§ Written task
Whenever a line in the data holds the string "libc", copy that line.
--- Listed records ---
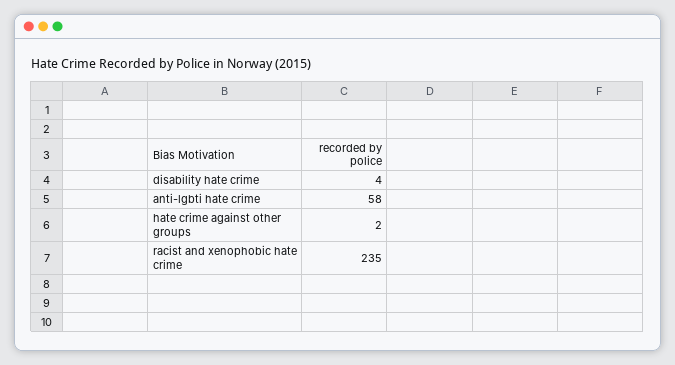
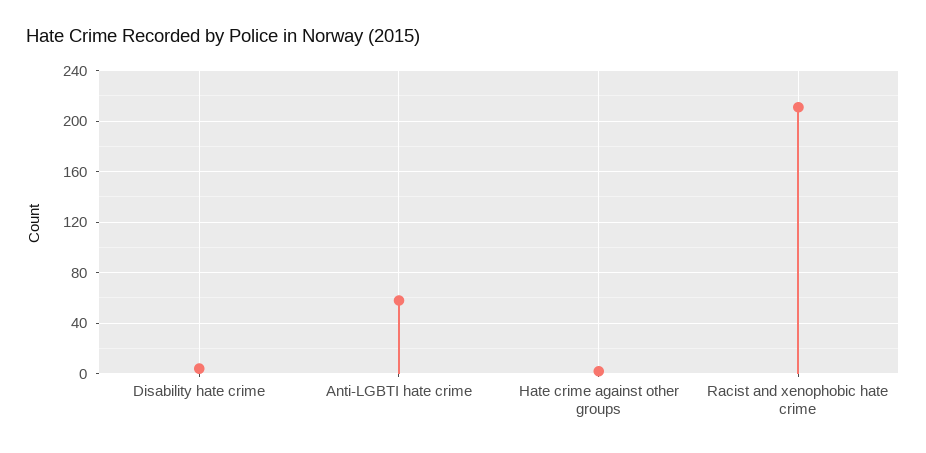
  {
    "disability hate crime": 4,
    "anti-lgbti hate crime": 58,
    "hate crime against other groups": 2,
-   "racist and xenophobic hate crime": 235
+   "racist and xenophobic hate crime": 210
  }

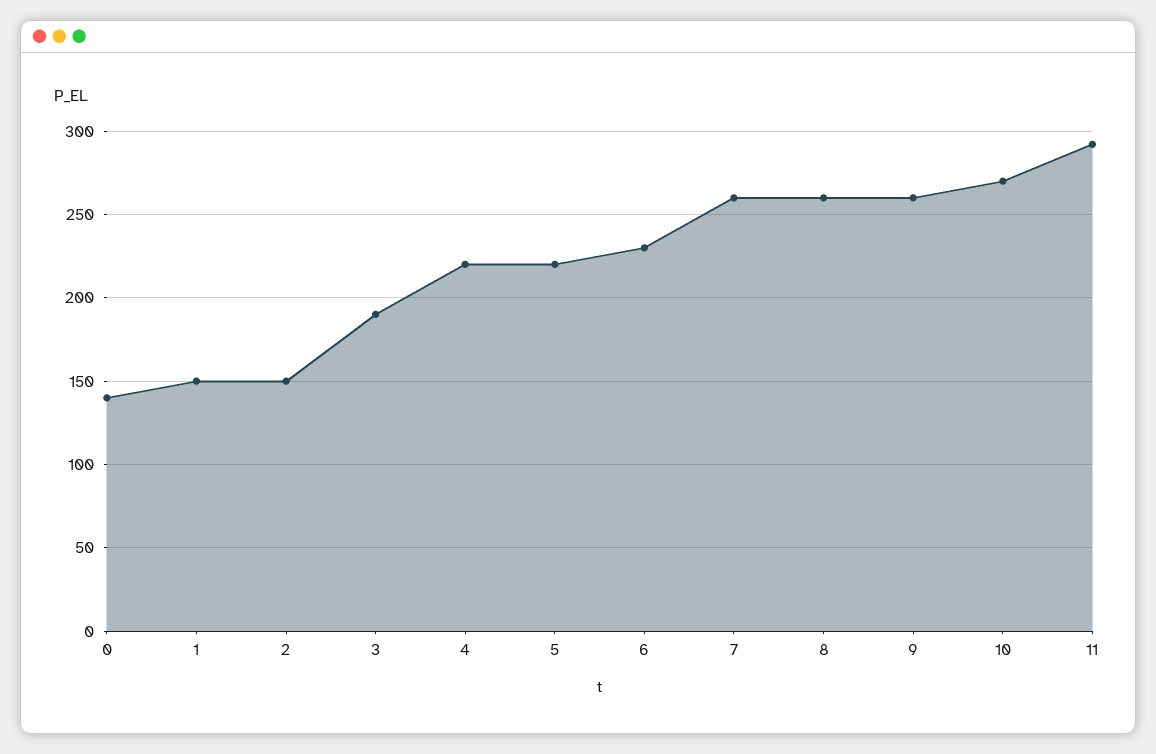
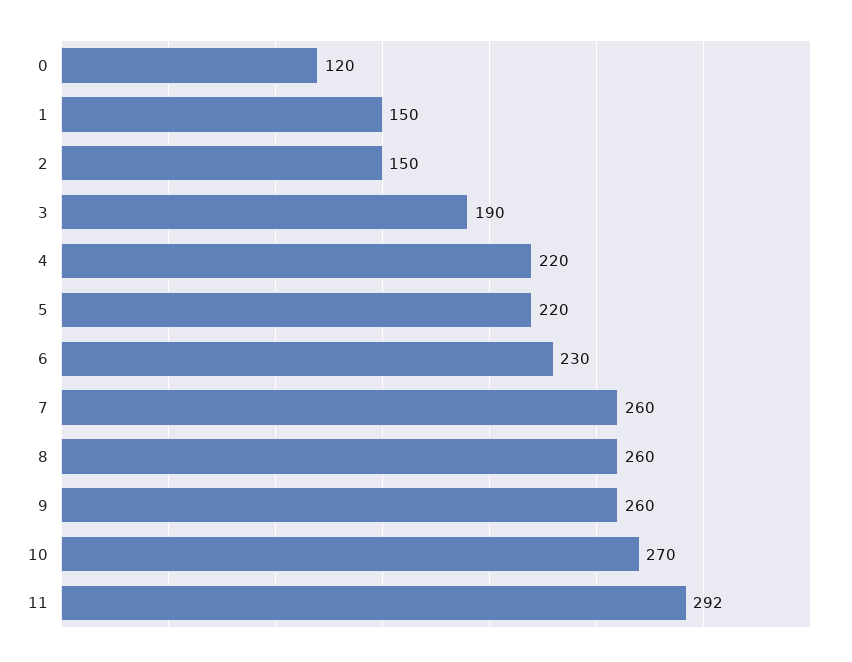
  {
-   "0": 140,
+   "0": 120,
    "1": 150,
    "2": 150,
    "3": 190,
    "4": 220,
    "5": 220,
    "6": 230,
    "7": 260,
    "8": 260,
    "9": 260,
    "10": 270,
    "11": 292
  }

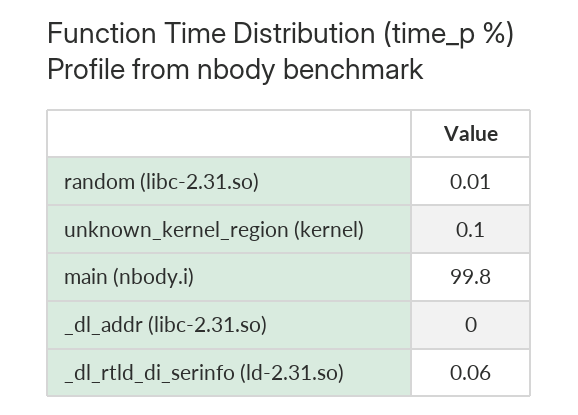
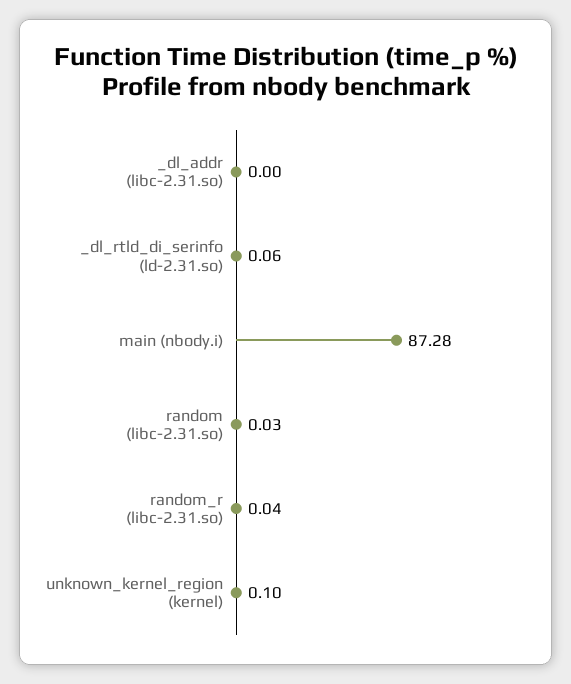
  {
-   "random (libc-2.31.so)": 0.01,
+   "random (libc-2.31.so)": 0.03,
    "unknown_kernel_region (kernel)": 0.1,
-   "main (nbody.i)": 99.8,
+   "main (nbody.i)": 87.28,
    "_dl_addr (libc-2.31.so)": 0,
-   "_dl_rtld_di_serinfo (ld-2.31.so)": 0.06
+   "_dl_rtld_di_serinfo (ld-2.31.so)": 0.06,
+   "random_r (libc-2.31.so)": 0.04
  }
---
--- Listed records ---
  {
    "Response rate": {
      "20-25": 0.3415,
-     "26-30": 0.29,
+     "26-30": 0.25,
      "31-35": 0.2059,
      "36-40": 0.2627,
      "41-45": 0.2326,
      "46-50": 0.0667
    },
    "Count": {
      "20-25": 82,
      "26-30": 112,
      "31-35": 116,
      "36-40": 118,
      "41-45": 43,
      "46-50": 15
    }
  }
---
§ Output
-   "random (libc-2.31.so)": 0.01,
+   "random (libc-2.31.so)": 0.03,
    "_dl_addr (libc-2.31.so)": 0,
+   "random_r (libc-2.31.so)": 0.04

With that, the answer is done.